2015 Ford F-150 Uses Muddy Men To Test Tough Seats
When you're billing your new truck as the toughest ever, you sometimes need outside help to make sure that's actually the case, but the specialists Ford called in to test the ruggedization of the new 2015 F-150 are more unusual than most. After drivers of some of the decade-old F-150 trucks reported wear on the leather seats, Ford called in some offensive linemen-sized guys and caked them with a magic recipe of dust to rub across the new model's cabin, all in the name of teaching a robot.
The dust is known as "Arizona Dust" because it comes from the Salt River Valley in Arizona. It's notable, Ford says, because it contains some particularly fine particles that do a rough job on the leather over time.

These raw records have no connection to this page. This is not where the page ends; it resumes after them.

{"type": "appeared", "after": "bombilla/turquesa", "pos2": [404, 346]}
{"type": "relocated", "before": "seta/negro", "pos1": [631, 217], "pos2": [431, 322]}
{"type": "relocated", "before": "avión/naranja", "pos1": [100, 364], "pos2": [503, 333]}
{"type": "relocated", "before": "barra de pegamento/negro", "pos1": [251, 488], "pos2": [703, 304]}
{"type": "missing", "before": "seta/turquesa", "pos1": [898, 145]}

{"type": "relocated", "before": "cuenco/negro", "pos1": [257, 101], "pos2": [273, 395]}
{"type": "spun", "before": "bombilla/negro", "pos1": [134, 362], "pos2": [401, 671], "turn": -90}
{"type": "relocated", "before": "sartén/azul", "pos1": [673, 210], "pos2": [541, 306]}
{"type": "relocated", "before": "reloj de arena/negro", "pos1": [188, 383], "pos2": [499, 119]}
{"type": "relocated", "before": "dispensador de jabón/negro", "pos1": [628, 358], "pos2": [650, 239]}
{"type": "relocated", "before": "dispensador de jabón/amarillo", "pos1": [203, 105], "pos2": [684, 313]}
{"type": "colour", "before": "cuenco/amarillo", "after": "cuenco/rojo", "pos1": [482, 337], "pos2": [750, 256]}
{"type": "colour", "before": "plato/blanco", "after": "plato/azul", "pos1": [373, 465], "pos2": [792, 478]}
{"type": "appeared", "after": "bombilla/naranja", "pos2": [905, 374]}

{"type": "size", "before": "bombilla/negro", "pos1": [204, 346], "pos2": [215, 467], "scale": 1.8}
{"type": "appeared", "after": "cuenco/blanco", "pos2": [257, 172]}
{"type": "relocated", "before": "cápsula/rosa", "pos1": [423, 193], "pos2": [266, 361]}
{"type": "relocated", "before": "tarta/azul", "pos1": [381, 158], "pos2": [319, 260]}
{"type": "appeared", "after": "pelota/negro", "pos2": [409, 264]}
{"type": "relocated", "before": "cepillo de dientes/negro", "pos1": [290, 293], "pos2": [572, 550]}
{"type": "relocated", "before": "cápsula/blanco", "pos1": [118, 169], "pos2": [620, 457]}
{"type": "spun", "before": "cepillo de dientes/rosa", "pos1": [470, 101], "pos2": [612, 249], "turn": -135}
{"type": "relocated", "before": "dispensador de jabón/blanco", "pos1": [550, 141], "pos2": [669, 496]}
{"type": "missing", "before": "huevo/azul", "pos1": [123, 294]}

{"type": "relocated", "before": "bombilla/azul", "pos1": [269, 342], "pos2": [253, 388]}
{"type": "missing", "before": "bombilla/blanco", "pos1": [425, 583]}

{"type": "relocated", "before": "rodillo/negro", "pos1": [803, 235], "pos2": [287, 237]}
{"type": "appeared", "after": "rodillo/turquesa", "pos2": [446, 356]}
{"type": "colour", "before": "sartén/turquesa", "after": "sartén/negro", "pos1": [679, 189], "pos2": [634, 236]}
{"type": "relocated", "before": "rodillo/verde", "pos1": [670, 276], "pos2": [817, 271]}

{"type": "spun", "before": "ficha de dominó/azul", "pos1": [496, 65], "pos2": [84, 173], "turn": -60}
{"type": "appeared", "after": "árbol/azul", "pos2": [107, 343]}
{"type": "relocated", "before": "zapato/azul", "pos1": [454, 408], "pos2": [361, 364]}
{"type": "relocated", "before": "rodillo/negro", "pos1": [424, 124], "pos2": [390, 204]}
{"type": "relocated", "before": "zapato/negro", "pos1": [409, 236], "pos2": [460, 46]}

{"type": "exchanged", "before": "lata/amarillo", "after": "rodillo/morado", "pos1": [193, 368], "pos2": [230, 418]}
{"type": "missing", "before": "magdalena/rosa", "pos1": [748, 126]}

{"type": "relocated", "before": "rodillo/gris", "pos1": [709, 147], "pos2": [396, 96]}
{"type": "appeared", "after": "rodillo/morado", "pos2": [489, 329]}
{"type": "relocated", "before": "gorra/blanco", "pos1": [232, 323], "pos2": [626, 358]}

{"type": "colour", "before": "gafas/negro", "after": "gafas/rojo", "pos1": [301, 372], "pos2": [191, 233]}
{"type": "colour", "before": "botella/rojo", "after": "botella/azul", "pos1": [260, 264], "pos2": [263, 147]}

To keep things realistic, Ford made the testers cake their jeans with the mud and then get in and out of the 2015 F-150 10,000 each over the course of several days. A little extra dust was added to the seats, too, just to really put the leather through its paces.
Ford won't be keeping a football-team's worth of big guys on retainer to do the testing moving forward, however. The company used the patterns of wear – which previously it couldn't replicate – to teach a new robotic testing rig how to do it too.
There's plenty riding on the new F-150, not least the truck's long-earned reputation. Ford has switched to aluminum-alloy for the body, and is taking no chances with the perception of what impact that might have on ruggedness.